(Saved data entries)
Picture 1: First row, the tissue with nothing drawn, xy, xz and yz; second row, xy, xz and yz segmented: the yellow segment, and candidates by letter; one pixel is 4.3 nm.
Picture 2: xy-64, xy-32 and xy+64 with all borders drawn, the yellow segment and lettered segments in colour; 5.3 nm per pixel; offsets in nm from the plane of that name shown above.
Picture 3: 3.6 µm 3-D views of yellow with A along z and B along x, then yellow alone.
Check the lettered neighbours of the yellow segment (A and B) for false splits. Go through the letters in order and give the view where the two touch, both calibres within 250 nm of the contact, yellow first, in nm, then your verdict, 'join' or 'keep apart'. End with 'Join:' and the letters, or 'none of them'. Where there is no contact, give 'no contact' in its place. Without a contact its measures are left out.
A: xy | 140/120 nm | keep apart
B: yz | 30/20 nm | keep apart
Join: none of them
---
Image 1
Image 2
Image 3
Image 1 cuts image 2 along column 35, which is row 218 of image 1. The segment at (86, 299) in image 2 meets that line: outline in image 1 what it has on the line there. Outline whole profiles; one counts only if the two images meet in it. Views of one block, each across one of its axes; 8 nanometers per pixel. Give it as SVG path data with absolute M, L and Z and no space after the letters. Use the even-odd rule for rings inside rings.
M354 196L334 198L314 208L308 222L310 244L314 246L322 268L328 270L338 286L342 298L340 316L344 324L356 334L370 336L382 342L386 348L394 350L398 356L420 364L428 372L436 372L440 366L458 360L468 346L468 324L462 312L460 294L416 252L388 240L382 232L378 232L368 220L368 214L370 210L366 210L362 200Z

**TASK ITEM:** Above are the records; repeat exactly the lines from the one holding "Picture 1: First" down to the one holding "Picture 3: 3.6", end lines included.

**SOLUTION FOR THIS TASK:**
Picture 1: First row, the tissue with nothing drawn, xy, xz and yz; second row, xy, xz and yz segmented: the yellow segment, and candidates by letter; one pixel is 4.3 nm.
Picture 2: xy-64, xy-32 and xy+64 with all borders drawn, the yellow segment and lettered segments in colour; 5.3 nm per pixel; offsets in nm from the plane of that name shown above.
Picture 3: 3.6 µm 3-D views of yellow with A along z and B along x, then yellow alone.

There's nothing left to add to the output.